Radiance is per-block lighting probes, which describe luminance in every direction with some encoding (currently for performance tuning there is no direction, LOL). For shading a pixel, we interpolate between multiple adjacent probes to estimate light coming from all directions to this pixel (note, that we don't really care for it to be ReAlIsTiC, we only need it to look good).
So, we submit a compute shader, NxMx1, where
N is number of radiance update requests, and M is number of
rays per request. Currently, M is 64 (double warp size for
swap, you know this). In each thread, we send a ray into
random (uniform with some randomness) direction, raytrace it
and downsample result to store in radiance probes (currently
it has no direction, so just average across threads. When
I'll make it 6-directional, there will be mixing to 6
different directions) and mix it with what is currently in
radiance field (accumulating across time).
My raytracing is actually ray marching - making small steps and checking collisions. I tried "precise" raymarchers ("based" on famous paper from 1987), in multiple different variations (branches/masks/partially unrolled/), I tried distance fields, I tried bit arrays instead of voxel for "checking" if voxel is non-empty, but the fastest good looking solution turned out to be simple fixed-step raymarching with rollback on collision for precise hit processing (and with manual "jumps" over air (empty) blocks).
Details about actual material light processing don't really matter - it's just a visual thing, you can use whatever you want. I like primitive shading model with roughness, color and emmitance.
As optimization, for tracing probe rays, instead of doing it until hit / out-of-bounds, we do it for a fixed distance, and if not a hit, "inherit" light from end point - I call it light propagation (it is another way to accumulate over time/space). It also creates cool effect of visible light waves.
Shading
Modern games think that rendering in full-res is slow, so they shade in low-res and then upscale. However, upscaling can be costly (and looks terrible, and then you need neural networks and even more temporal accumulation with complicated algorithmg to fix it), while subpasses allow a lot of optimizations, so this tradeoff is almost never worth it. All of Lum's shading happens in a single render pass, and that is a key reason why it can run on laptops. The frame image we render to potentially never even leaves the GPU's on-chip memory.

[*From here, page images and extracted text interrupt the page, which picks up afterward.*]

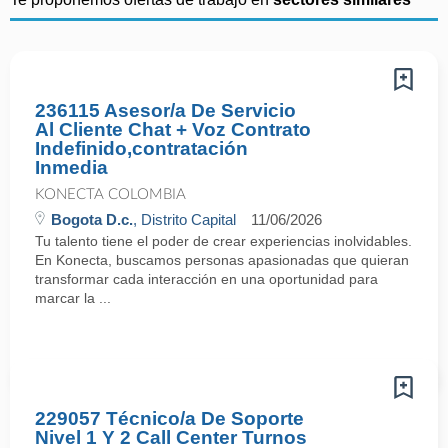
236115 Asesor/a De Servicio
Al Cliente Chat + Voz Contrato
Indefinido,contratación
Inmedia
KONECTA COLOMBIA
Bogota D.c.
, Distrito Capital
11/06/2026
Tu talento tiene el poder de crear experiencias inolvidables.
En Konecta, buscamos personas apasionadas que quieran
transformar cada interacción en una oportunidad para
marcar la ...
229057 Técnico/a De Soporte
Nivel 1 Y 2 Call Center Turnos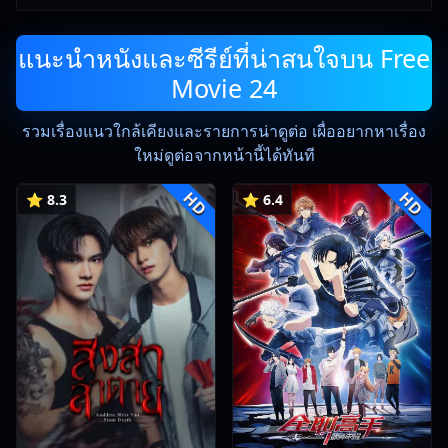
แนะนำหนังและซีรีย์ที่น่าสนใจบน Free
Movie 24
รวมเรื่องแนวใกล้เคียงและรายการน่าดูต่อ เผื่ออยากหาเรื่อง
ใหม่ดูต่อจากหน้านี้ได้ทันที
HD
HD
⭐ 8.3
⭐ 6.4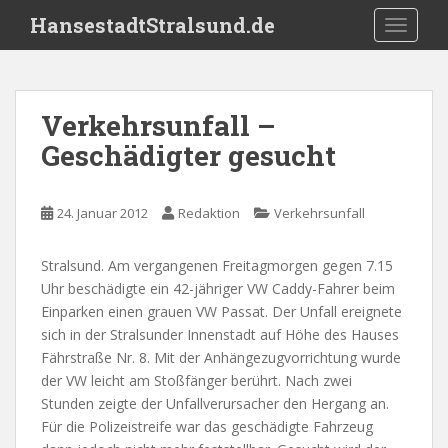
S
HansestadtStralsund.de
TOGGLE
k
i
p
t
Verkehrsunfall –
o
Geschädigter gesucht
m
a
i
24. Januar 2012
Redaktion
Verkehrsunfall
n
c
o
Stralsund. Am vergangenen Freitagmorgen gegen 7.15
n
Uhr beschädigte ein 42-jähriger VW Caddy-Fahrer beim
t
Einparken einen grauen VW Passat. Der Unfall ereignete
e
sich in der Stralsunder Innenstadt auf Höhe des Hauses
n
Fährstraße Nr. 8. Mit der Anhängezugvorrichtung wurde
t
der VW leicht am Stoßfänger berührt. Nach zwei
Stunden zeigte der Unfallverursacher den Hergang an.
Für die Polizeistreife war das geschädigte Fahrzeug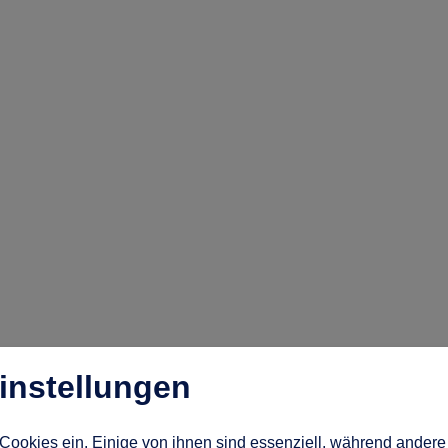
instellungen
Cookies ein. Einige von ihnen sind essenziell, während andere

The shading render pass order is:
"diffuse" light shading →
ambient occlusion →
glossy reflections → volumetrics →
tonemapping to swapchain.
diffuse reads the GBuffer (also potentially loaded only once - its subpass input), samples radiance field + sun lightmaps and produces "diffuse" shading color of pixel
ambient occlusion samples depth buffer of pixels nearby (so it's not purely subpass input sadly, since we need adjacent pixels. But it's filled in previous renderpass, so we can safely do it) and darkens pixel for "corners"

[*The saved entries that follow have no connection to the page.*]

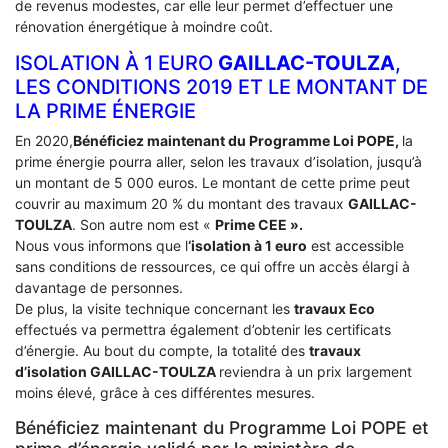
de revenus modestes, car elle leur permet d’effectuer une
rénovation énergétique à moindre coût.
ISOLATION À 1 EURO
GAILLAC-TOULZA
,
LES CONDITIONS 2019 ET LE MONTANT DE
LA PRIME ÉNERGIE
En 2020,
Bénéficiez maintenant du Programme Loi POPE,
la
prime énergie pourra aller, selon les travaux d’isolation, jusqu’à
un montant de 5 000 euros. Le montant de cette prime peut
couvrir au maximum 20 % du montant des travaux
GAILLAC-
TOULZA
. Son autre nom est «
Prime CEE ».
Nous vous informons que l
‘isolation à 1 euro
est accessible
sans conditions de ressources, ce qui offre un accès élargi à
davantage de personnes.
De plus, la visite technique concernant les
travaux Eco
effectués va permettra également d’obtenir les certificats
d’énergie. Au bout du compte, la totalité des
travaux
d’isolation
GAILLAC-TOULZA
reviendra à un prix largement
moins élevé, grâce à ces différentes mesures.
Bénéficiez maintenant du Programme Loi POPE et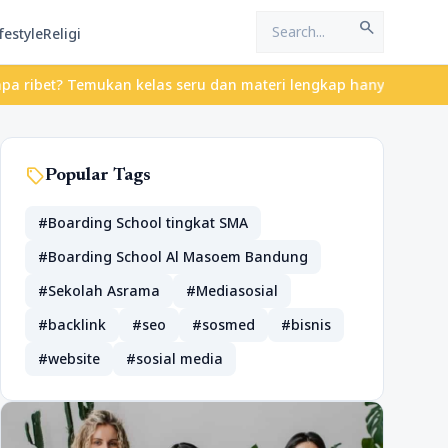
search
festyle
Religi
bet? Temukan kelas seru dan materi lengkap hanya di YukBelajar.c
sell
Popular Tags
#Boarding School tingkat SMA
#Boarding School Al Masoem Bandung
#Sekolah Asrama
#Mediasosial
#backlink
#seo
#sosmed
#bisnis
#website
#sosial media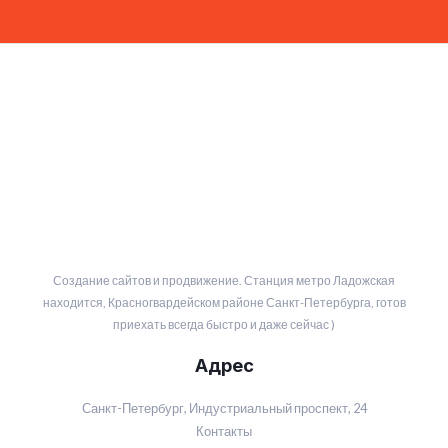
Создание сайтов и продвижение. Станция метро Ладожская
находится, Красногвардейском районе Санкт-Петербурга, готов
приехать всегда быстро и даже сейчас )
Адрес
Санкт-Петербург, Индустриальный проспект, 24
Контакты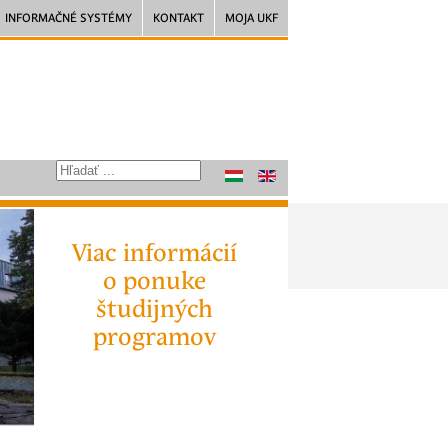
INFORMAČNÉ SYSTÉMY
KONTAKT
MOJA UKF
Viac informácií
o ponuke
študijných
programov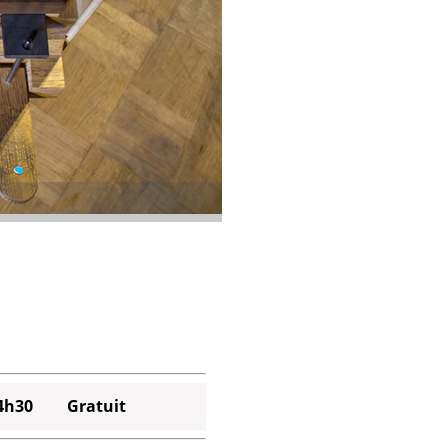
4h30
Gratuit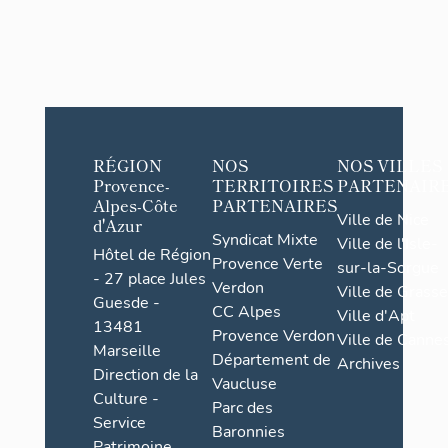
RÉGION
NOS
NOS VILLES
Provence-
TERRITOIRES
PARTENAIR
Alpes-Côte
PARTENAIRES
Ville de Nice
d'Azur
Syndicat Mixte
Ville de l'Isle-
Hôtel de Région
Provence Verte
sur-la-Sorgue
- 27 place Jules
Verdon
Ville de Grasse
Guesde -
CC Alpes
Ville d'Apt
13481
Provence Verdon
Ville de Cannes
Marseille
Département de
Archives
Direction de la
Vaucluse
Culture -
Parc des
Service
Baronnies
Patrimoine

- glossy reflections shader uses same technique as radiance field updater, but with slightly different settings (and it is culled with cheap shader marking pixels for processing in stencil mask as an optimization. Because even if you immediately discard in expensive shader, it means that this thread will just idle while expensive computations happen - it is much better to not even start expensive shaders. Alternative is dynamically redistribute work with shared memory, but this is way too complicated) This is enhanced by a little bit of screen-space raymarching to preserve some of the non-grid-aligned details ---
volumetrics sample 3D perlin noise as density and traversal thickness of volumetric in corresponding pixel to calculate total obfuscation, and then blend using it as alpha. No shiny raymarching towards light sources. They are culled in a similar to glossy way, but their stencil mask is setten by the same shader that determines thickness (just rasterizing volumetric shape into far&near depth images - this also means that it cant detect overlapping volumetrics and treats them as a single very thick one)
- tonemap does all per-pixel color processing - remapping color range, some filters, and outputs directly to swapchain image (we dont render to swapchain immediately because we need slightly higher color range)